[EXERCISE INSTRUCTIONS]: Lines before the one containing "hfov_deg: 49.5" are left out; that line and all after it, through the end of the records, must be transcribed exactly.
--- RECORDS FOR PROCESSING ---
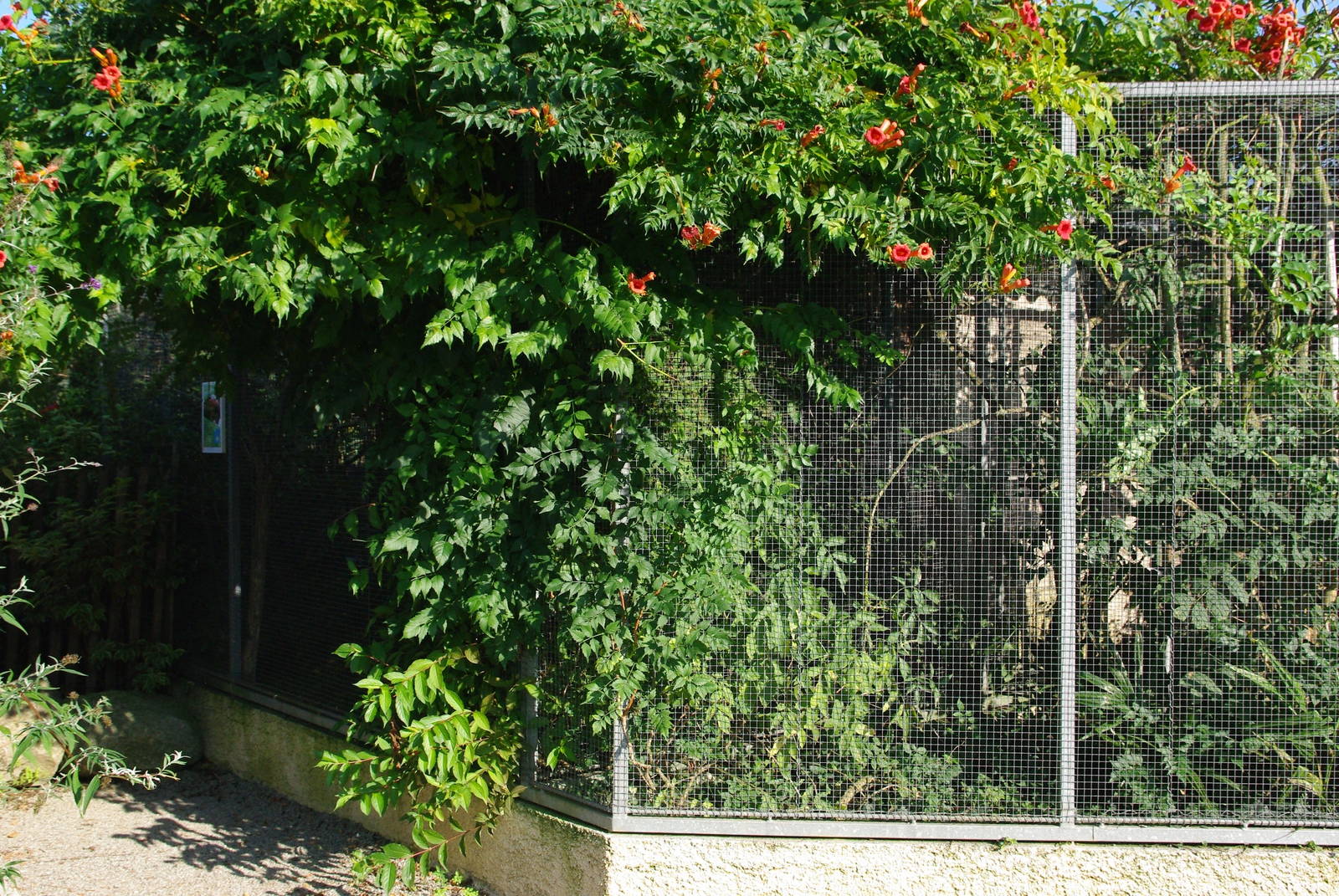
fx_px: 1452
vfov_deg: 34.3
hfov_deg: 49.5
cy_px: 448
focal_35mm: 39
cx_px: 670
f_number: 8
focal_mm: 26.25
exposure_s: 1/500
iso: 800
---
[RESPONSE AREA]:
hfov_deg: 49.5
cy_px: 448
focal_35mm: 39
cx_px: 670
f_number: 8
focal_mm: 26.25
exposure_s: 1/500
iso: 800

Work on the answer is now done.